Pazar fıkraları: 23
Ben pastacıyan
Ermeni kadının biri, eşine:
-“Kocacığım, musluk damlatıyor, tamir eder misin?” diye sorar.
Adam:
-“Bana ne, ben muslukciyan miyim?” der.
Kadın, bir başka gün:
-“Kocacığım, salondaki priz çalışmıyor, bakar mısın?” der.
Adam:
-“Bana ne, ben elektrikçiyan miyim?” der.

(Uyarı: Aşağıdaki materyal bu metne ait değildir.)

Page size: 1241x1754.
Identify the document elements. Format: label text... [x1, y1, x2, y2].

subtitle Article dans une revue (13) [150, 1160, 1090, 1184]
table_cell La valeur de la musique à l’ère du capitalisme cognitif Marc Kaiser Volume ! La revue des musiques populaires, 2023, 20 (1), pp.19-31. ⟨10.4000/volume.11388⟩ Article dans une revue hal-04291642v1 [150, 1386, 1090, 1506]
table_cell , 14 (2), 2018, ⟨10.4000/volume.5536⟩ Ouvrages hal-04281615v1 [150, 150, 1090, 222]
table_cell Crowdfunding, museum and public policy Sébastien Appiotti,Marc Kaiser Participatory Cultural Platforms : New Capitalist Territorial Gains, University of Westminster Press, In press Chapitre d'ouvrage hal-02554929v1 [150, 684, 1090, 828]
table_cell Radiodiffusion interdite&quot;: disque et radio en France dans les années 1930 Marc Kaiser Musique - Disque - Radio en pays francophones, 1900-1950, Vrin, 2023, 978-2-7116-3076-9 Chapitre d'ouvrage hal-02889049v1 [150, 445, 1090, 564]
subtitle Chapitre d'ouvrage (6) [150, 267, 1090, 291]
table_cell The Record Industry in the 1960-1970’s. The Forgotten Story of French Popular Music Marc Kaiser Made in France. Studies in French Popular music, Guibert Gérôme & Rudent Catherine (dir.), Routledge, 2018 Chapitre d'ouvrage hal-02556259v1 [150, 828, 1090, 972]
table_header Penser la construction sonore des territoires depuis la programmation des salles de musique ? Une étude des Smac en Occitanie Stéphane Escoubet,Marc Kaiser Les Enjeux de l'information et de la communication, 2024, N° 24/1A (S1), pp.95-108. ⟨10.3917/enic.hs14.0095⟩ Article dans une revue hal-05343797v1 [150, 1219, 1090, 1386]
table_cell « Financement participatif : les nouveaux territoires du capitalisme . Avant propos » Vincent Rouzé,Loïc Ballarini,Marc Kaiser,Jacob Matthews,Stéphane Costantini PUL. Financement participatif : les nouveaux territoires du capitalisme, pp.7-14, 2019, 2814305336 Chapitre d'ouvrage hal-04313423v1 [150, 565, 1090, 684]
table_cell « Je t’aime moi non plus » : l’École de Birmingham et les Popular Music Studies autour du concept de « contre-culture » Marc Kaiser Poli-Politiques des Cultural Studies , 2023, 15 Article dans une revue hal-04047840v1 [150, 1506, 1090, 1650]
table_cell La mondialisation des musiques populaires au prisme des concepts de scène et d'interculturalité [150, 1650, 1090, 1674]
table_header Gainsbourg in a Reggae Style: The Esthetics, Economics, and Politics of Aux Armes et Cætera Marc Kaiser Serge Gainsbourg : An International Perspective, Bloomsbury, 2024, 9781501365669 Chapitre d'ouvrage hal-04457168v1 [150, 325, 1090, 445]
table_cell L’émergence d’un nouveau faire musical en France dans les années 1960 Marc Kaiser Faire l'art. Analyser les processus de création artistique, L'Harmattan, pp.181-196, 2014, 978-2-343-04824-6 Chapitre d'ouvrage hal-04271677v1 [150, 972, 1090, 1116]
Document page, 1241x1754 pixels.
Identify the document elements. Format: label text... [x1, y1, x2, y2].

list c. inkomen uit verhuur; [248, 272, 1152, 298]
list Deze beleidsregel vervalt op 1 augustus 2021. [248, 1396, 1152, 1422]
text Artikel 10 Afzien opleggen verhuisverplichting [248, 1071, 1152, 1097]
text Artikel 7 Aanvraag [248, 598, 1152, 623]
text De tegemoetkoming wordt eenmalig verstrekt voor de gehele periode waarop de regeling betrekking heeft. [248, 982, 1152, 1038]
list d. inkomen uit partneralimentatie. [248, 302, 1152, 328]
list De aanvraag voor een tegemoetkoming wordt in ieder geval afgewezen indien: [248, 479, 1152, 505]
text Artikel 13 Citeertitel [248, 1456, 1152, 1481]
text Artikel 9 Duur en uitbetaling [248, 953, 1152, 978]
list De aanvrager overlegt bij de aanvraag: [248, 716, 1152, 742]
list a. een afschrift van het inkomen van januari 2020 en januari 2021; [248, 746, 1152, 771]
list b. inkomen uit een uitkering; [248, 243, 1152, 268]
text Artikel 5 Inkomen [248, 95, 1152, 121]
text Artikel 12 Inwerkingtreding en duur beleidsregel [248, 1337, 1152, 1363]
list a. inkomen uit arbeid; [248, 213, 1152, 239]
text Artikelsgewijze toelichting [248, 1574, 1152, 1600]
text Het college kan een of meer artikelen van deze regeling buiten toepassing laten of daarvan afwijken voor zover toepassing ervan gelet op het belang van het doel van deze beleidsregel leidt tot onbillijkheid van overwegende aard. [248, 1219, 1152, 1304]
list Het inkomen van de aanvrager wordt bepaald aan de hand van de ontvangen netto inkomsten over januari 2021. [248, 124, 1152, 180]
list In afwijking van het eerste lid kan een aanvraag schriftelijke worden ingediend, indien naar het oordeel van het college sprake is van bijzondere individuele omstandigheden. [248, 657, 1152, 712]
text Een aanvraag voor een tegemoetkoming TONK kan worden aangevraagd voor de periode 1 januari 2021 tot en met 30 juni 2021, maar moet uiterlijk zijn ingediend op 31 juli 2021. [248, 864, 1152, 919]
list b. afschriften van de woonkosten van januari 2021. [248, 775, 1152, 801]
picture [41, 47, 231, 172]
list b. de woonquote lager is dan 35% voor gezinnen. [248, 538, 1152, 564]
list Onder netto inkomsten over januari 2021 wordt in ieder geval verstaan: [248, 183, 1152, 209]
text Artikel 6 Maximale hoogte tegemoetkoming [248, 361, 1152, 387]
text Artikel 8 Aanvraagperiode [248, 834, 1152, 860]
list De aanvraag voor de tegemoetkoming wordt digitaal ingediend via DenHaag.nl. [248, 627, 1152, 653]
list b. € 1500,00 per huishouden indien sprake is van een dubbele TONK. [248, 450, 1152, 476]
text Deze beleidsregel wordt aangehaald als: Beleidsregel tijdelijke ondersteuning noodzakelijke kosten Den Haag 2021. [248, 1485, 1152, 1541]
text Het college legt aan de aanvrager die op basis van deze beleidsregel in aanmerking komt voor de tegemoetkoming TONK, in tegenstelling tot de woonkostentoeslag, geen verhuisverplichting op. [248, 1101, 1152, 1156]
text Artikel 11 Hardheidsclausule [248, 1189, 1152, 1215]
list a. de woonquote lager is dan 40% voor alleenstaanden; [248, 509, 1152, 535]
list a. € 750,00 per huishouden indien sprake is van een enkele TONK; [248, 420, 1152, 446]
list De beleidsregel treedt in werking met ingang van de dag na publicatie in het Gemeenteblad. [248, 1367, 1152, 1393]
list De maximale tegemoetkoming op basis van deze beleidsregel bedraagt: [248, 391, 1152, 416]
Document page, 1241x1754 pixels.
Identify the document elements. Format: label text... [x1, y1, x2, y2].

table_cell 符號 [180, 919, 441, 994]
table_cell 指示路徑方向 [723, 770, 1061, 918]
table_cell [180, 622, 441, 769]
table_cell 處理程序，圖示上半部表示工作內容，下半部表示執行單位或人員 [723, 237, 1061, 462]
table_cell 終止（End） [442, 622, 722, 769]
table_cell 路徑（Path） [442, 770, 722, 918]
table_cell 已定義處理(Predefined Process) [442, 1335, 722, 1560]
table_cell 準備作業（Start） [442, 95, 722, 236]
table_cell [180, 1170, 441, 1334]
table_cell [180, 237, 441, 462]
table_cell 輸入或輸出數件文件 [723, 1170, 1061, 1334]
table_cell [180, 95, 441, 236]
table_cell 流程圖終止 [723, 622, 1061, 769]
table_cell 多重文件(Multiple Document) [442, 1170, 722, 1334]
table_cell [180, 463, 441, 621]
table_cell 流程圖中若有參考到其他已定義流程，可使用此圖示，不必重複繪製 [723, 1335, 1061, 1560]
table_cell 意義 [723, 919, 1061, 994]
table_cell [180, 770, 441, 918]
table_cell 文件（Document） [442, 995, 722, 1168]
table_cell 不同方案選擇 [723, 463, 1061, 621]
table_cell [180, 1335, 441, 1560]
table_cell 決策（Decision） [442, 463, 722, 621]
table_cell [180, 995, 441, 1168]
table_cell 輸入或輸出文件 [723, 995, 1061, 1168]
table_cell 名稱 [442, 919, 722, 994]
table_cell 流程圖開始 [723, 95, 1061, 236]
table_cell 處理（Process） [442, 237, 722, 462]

Yine başka bir gün, kadın:
-“Kocacığım, kapının biri kapanmaz oldu, yapar mısın?” der.
Adamdan yine aynı yanıt gelir:
-“Bana ne, ben marangozcuyan mıyım?”
Birkaç gün sonra adam, işten döner ve bir bakar ki musluk yapılmış, priz çalışıyor, kapı
kapanıyor.
Merak ederek, eşine sorar:
-“Hayrola karıcığım, kim yaptı bunları?”
-“Karşı komşumuz Mithat Bey…”
-“Ama karıcığım, o şerefsiz, karşılıksız bir şey yapmaz ki!”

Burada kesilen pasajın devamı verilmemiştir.